# [Activity]
Transcribe the records in full, keeping every word exactly as given.

Saved entries:
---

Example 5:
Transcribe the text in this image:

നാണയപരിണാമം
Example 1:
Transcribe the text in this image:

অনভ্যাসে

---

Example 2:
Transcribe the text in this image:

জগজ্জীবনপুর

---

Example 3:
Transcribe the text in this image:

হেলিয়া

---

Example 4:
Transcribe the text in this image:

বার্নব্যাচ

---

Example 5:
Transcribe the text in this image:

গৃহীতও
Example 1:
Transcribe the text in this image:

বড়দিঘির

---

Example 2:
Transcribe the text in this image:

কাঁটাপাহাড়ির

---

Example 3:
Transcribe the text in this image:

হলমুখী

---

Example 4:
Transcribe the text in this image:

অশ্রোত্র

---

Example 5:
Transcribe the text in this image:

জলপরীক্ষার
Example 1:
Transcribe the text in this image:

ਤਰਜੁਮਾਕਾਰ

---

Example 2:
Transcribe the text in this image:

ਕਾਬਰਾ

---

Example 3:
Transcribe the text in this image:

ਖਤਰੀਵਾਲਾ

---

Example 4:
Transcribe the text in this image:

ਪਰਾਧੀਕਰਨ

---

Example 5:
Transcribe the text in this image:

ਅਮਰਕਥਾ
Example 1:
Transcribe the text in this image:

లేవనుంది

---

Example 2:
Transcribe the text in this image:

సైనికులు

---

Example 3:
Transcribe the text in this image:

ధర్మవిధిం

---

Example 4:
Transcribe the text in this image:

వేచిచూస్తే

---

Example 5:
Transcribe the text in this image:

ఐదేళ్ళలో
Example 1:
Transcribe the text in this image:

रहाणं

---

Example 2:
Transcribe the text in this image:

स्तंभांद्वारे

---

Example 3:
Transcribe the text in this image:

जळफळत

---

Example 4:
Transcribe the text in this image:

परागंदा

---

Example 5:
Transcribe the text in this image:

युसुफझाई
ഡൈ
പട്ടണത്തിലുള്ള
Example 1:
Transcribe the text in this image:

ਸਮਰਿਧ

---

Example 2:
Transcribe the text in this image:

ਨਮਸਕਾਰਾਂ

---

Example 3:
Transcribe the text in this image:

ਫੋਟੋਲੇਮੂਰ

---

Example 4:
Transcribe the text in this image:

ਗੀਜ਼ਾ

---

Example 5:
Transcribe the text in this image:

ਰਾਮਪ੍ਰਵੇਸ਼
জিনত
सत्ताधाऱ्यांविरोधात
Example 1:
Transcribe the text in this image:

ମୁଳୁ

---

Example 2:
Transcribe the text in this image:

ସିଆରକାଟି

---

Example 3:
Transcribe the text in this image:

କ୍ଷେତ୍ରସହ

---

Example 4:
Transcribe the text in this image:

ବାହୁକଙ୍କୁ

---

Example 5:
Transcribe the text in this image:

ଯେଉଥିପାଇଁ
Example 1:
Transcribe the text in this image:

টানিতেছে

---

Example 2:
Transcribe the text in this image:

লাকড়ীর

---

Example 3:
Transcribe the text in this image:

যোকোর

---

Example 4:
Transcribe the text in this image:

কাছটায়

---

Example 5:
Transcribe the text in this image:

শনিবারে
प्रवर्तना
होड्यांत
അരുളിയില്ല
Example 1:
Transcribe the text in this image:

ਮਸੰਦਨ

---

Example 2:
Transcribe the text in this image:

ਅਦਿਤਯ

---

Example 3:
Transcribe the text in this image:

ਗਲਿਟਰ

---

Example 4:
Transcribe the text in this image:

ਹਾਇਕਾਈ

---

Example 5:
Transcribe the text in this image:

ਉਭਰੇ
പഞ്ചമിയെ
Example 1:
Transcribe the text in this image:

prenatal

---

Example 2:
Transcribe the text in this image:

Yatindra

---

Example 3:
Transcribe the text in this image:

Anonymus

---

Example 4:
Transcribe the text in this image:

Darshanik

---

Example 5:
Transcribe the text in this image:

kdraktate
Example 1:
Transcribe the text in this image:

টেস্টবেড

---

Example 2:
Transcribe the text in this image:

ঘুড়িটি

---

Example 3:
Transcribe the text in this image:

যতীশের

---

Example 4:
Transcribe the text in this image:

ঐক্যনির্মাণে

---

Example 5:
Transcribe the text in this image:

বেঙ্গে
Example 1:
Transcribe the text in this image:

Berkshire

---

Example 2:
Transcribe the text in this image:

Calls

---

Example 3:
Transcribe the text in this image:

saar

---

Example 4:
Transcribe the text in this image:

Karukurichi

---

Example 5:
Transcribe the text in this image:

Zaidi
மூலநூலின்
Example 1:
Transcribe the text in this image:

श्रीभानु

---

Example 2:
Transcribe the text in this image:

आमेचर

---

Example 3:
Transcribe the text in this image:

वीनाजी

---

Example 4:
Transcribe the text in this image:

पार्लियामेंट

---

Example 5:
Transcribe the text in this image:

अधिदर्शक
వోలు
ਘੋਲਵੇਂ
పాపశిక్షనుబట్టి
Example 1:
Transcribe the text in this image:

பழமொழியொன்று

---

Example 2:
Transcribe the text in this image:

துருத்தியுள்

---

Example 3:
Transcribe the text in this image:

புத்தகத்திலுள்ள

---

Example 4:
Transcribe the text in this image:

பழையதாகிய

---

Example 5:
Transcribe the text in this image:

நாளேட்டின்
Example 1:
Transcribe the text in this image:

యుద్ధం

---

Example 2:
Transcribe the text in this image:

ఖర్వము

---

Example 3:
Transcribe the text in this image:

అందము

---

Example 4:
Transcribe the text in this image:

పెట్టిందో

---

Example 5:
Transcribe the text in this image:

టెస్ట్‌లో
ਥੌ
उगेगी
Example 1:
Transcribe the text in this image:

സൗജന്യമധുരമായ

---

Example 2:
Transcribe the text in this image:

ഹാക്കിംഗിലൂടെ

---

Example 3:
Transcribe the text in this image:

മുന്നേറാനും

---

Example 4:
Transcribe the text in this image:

# [The completed task]
---

Example 5:
Transcribe the text in this image:

നാണയപരിണാമം
Example 1:
Transcribe the text in this image:

অনভ্যাসে

---

Example 2:
Transcribe the text in this image:

জগজ্জীবনপুর

---

Example 3:
Transcribe the text in this image:

হেলিয়া

---

Example 4:
Transcribe the text in this image:

বার্নব্যাচ

---

Example 5:
Transcribe the text in this image:

গৃহীতও
Example 1:
Transcribe the text in this image:

বড়দিঘির

---

Example 2:
Transcribe the text in this image:

কাঁটাপাহাড়ির

---

Example 3:
Transcribe the text in this image:

হলমুখী

---

Example 4:
Transcribe the text in this image:

অশ্রোত্র

---

Example 5:
Transcribe the text in this image:

জলপরীক্ষার
Example 1:
Transcribe the text in this image:

ਤਰਜੁਮਾਕਾਰ

---

Example 2:
Transcribe the text in this image:

ਕਾਬਰਾ

---

Example 3:
Transcribe the text in this image:

ਖਤਰੀਵਾਲਾ

---

Example 4:
Transcribe the text in this image:

ਪਰਾਧੀਕਰਨ

---

Example 5:
Transcribe the text in this image:

ਅਮਰਕਥਾ
Example 1:
Transcribe the text in this image:

లేవనుంది

---

Example 2:
Transcribe the text in this image:

సైనికులు

---

Example 3:
Transcribe the text in this image:

ధర్మవిధిం

---

Example 4:
Transcribe the text in this image:

వేచిచూస్తే

---

Example 5:
Transcribe the text in this image:

ఐదేళ్ళలో
Example 1:
Transcribe the text in this image:

रहाणं

---

Example 2:
Transcribe the text in this image:

स्तंभांद्वारे

---

Example 3:
Transcribe the text in this image:

जळफळत

---

Example 4:
Transcribe the text in this image:

परागंदा

---

Example 5:
Transcribe the text in this image:

युसुफझाई
ഡൈ
പട്ടണത്തിലുള്ള
Example 1:
Transcribe the text in this image:

ਸਮਰਿਧ

---

Example 2:
Transcribe the text in this image:

ਨਮਸਕਾਰਾਂ

---

Example 3:
Transcribe the text in this image:

ਫੋਟੋਲੇਮੂਰ

---

Example 4:
Transcribe the text in this image:

ਗੀਜ਼ਾ

---

Example 5:
Transcribe the text in this image:

ਰਾਮਪ੍ਰਵੇਸ਼
জিনত
सत्ताधाऱ्यांविरोधात
Example 1:
Transcribe the text in this image:

ମୁଳୁ

---

Example 2:
Transcribe the text in this image:

ସିଆରକାଟି

---

Example 3:
Transcribe the text in this image:

କ୍ଷେତ୍ରସହ

---

Example 4:
Transcribe the text in this image:

ବାହୁକଙ୍କୁ

---

Example 5:
Transcribe the text in this image:

ଯେଉଥିପାଇଁ
Example 1:
Transcribe the text in this image:

টানিতেছে

---

Example 2:
Transcribe the text in this image:

লাকড়ীর

---

Example 3:
Transcribe the text in this image:

যোকোর

---

Example 4:
Transcribe the text in this image:

কাছটায়

---

Example 5:
Transcribe the text in this image:

শনিবারে
प्रवर्तना
होड्यांत
അരുളിയില്ല
Example 1:
Transcribe the text in this image:

ਮਸੰਦਨ

---

Example 2:
Transcribe the text in this image:

ਅਦਿਤਯ

---

Example 3:
Transcribe the text in this image:

ਗਲਿਟਰ

---

Example 4:
Transcribe the text in this image:

ਹਾਇਕਾਈ

---

Example 5:
Transcribe the text in this image:

ਉਭਰੇ
പഞ്ചമിയെ
Example 1:
Transcribe the text in this image:

prenatal

---

Example 2:
Transcribe the text in this image:

Yatindra

---

Example 3:
Transcribe the text in this image:

Anonymus

---

Example 4:
Transcribe the text in this image:

Darshanik

---

Example 5:
Transcribe the text in this image:

kdraktate
Example 1:
Transcribe the text in this image:

টেস্টবেড

---

Example 2:
Transcribe the text in this image:

ঘুড়িটি

---

Example 3:
Transcribe the text in this image:

যতীশের

---

Example 4:
Transcribe the text in this image:

ঐক্যনির্মাণে

---

Example 5:
Transcribe the text in this image:

বেঙ্গে
Example 1:
Transcribe the text in this image:

Berkshire

---

Example 2:
Transcribe the text in this image:

Calls

---

Example 3:
Transcribe the text in this image:

saar

---

Example 4:
Transcribe the text in this image:

Karukurichi

---

Example 5:
Transcribe the text in this image:

Zaidi
மூலநூலின்
Example 1:
Transcribe the text in this image:

श्रीभानु

---

Example 2:
Transcribe the text in this image:

आमेचर

---

Example 3:
Transcribe the text in this image:

वीनाजी

---

Example 4:
Transcribe the text in this image:

पार्लियामेंट

---

Example 5:
Transcribe the text in this image:

अधिदर्शक
వోలు
ਘੋਲਵੇਂ
పాపశిక్షనుబట్టి
Example 1:
Transcribe the text in this image:

பழமொழியொன்று

---

Example 2:
Transcribe the text in this image:

துருத்தியுள்

---

Example 3:
Transcribe the text in this image:

புத்தகத்திலுள்ள

---

Example 4:
Transcribe the text in this image:

பழையதாகிய

---

Example 5:
Transcribe the text in this image:

நாளேட்டின்
Example 1:
Transcribe the text in this image:

యుద్ధం

---

Example 2:
Transcribe the text in this image:

ఖర్వము

---

Example 3:
Transcribe the text in this image:

అందము

---

Example 4:
Transcribe the text in this image:

పెట్టిందో

---

Example 5:
Transcribe the text in this image:

టెస్ట్‌లో
ਥੌ
उगेगी
Example 1:
Transcribe the text in this image:

സൗജന്യമധുരമായ

---

Example 2:
Transcribe the text in this image:

ഹാക്കിംഗിലൂടെ

---

Example 3:
Transcribe the text in this image:

മുന്നേറാനും

---

Example 4:
Transcribe the text in this image:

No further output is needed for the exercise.